Sekarang pun, bukan berarti baik. Sama kok, masih menjalankan syariat-syariat yang telah dilakukan. Tetapi yang dulu berguguran, akhirnya dilakukan kembali. Yang belum pernah dijalankan, coba dijalankan. Kali ini dengan niat dari diri sendiri. Keinginan belajar pun jadi semakin tinggi seiring menyadari bahwa semakin banyak belajar, semakin merasa kecil dan menyadari kita tak tahu apa-apa. Orang tua pun sangat terharu karena ternyata usaha yang dilakukannya untuk mencekokiku dengan segala macam dan doa-doa yang terkirim, tidak sia-sia. Untuk teman-teman, banyak yang kefilter karena perubahanku ini. Tetapi hal ini tidak kusesali karena bersamaan juga dengan kehidupan di usia 20 tahunan--memang banyak yang datang dan pergi. Aku yakin setiap orang yang Allah kirim ke duniaku pasti memberikan pembelajaran.
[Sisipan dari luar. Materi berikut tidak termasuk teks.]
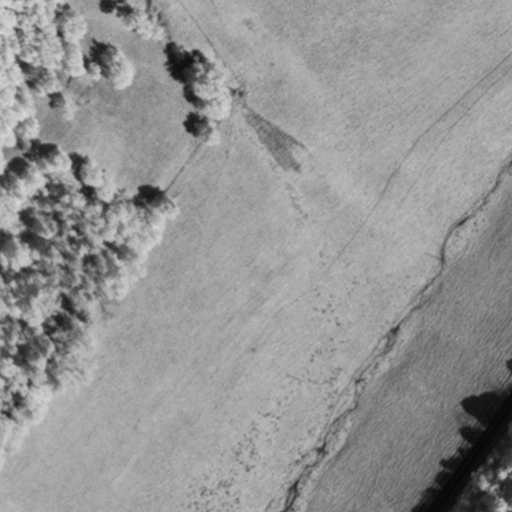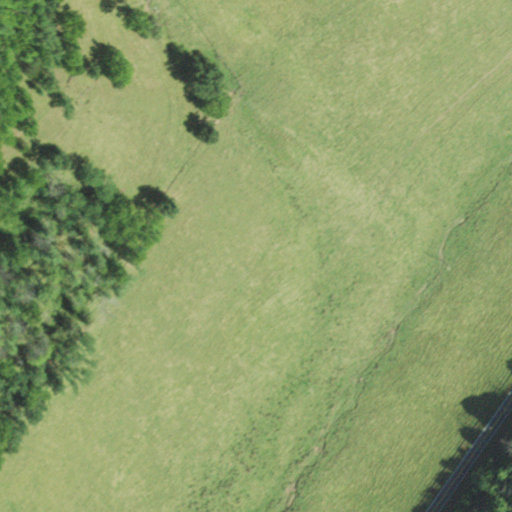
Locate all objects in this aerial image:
road: (471, 456)
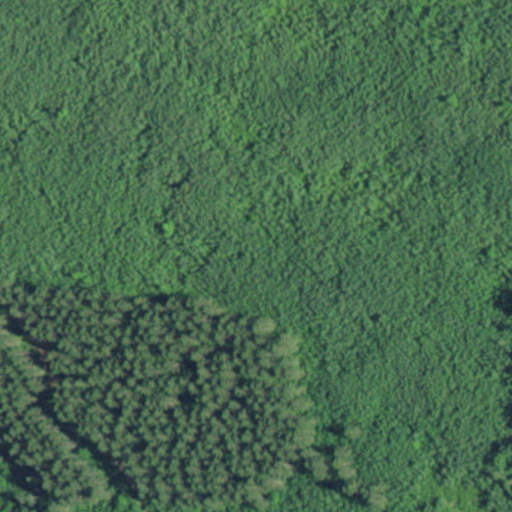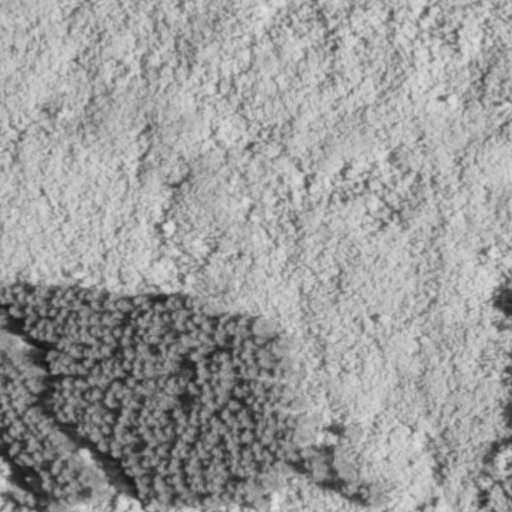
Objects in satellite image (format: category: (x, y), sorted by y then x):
road: (74, 402)
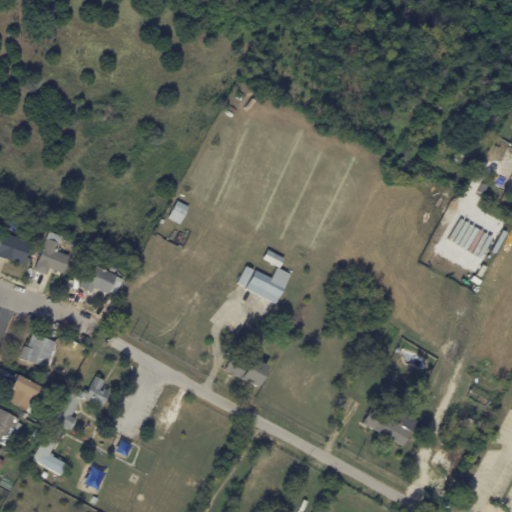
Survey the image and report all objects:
road: (510, 186)
building: (482, 189)
building: (175, 212)
building: (177, 213)
building: (12, 248)
building: (13, 249)
building: (49, 256)
building: (272, 259)
building: (49, 262)
building: (77, 266)
building: (244, 277)
building: (96, 279)
building: (98, 280)
building: (261, 283)
building: (266, 284)
road: (4, 306)
road: (43, 307)
road: (105, 323)
building: (35, 351)
building: (39, 352)
building: (243, 370)
building: (244, 370)
building: (19, 393)
building: (20, 394)
building: (478, 397)
building: (423, 413)
building: (22, 415)
building: (66, 420)
building: (65, 423)
building: (467, 423)
road: (271, 425)
building: (5, 426)
building: (387, 426)
building: (7, 427)
building: (389, 427)
building: (450, 452)
building: (2, 458)
road: (493, 473)
building: (43, 475)
park: (39, 497)
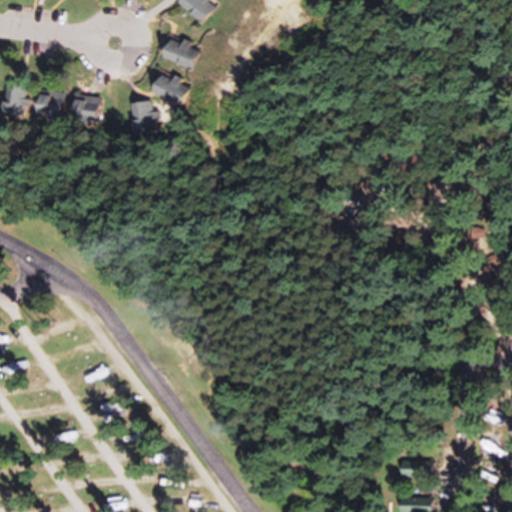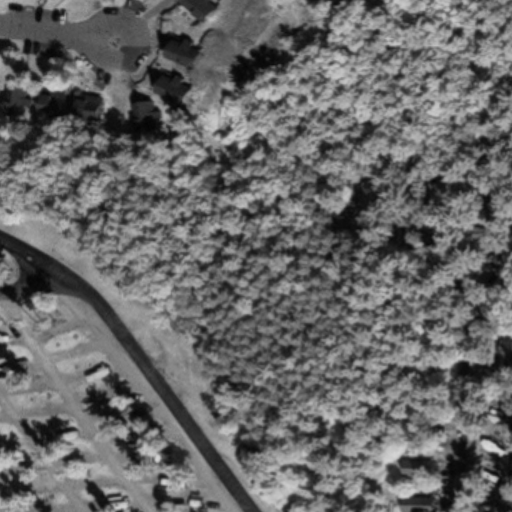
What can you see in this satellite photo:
building: (164, 0)
building: (198, 8)
road: (142, 19)
road: (58, 34)
building: (180, 53)
building: (170, 89)
building: (17, 103)
building: (50, 105)
building: (86, 109)
building: (144, 119)
building: (483, 233)
road: (30, 287)
building: (462, 290)
road: (137, 361)
road: (69, 406)
road: (457, 417)
road: (505, 436)
road: (39, 458)
building: (414, 471)
building: (482, 475)
building: (174, 482)
building: (412, 505)
road: (0, 511)
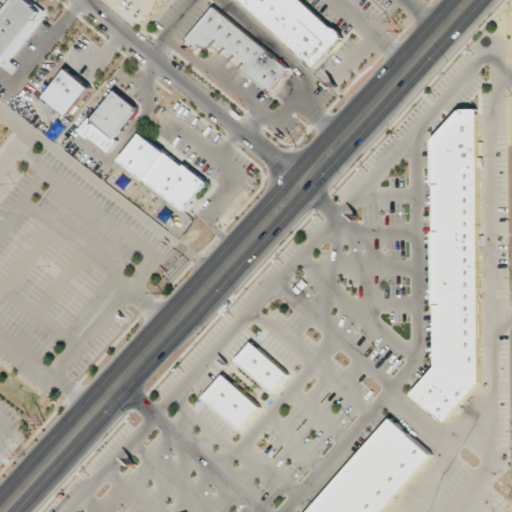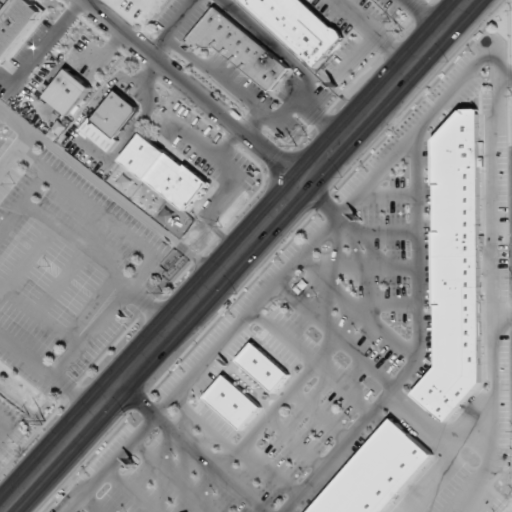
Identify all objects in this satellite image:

Hal yang agak kusesali adalah berkali-kali aku tidak merangkul hidayah yang sudah datang. Berkali-kali aku sadar tapi kudiamkan begitu saja. Mengapa ku tidak menyadarinya lebih awal? Tetapi aku bersyukur karena Allah masih memberikan kesempatan aku berkali-kali untuk sadar. Apalagi seperti yang difirmankan Allah
“Sesungguhnya kamu tidak akan dapat memberi petunjuk kepada orang yang kamu kasihi, tetapi Allah memberi petunjuk kepada orang yang dikehendaki-Nya, dan Allah lebih mengetahui orang-orang yang mau menerima petunjuk.” (QS Al Qashash: 56).
Berkali-kali pula bersyukur karena masih mendapatkan kesempatan untuk menjadi orang yang dikehendakinya.


Benar kan ceritaku tidak seheroik para pejuang hijrah yang lain? Walau begitu, aku bersyukur. Aku yakin setiap perjalanan itu memang sudah disuratkan Allah kepada hambaNya. Allah kan tidak akan memberikan cobaan di luar batas kemampuan hambaNya. Perjalanan yang berbeda pun sudah disesuaikan dengan hambaNya. Yang terpenting adalah makna yang didapatkan sama. Wah banget ya kalau dipikir? Karena jadi kamu, mungkin aku tidak kuat untuk berhijrah. Begitu juga sebaliknya. Semoga kamu selalu membalas sapaan lembut dari Allah. Jemput hidayah yang menyapamu karena belum tentu kamu mendapat kesempatan menjadi orang yang dikehendakiNya lagi.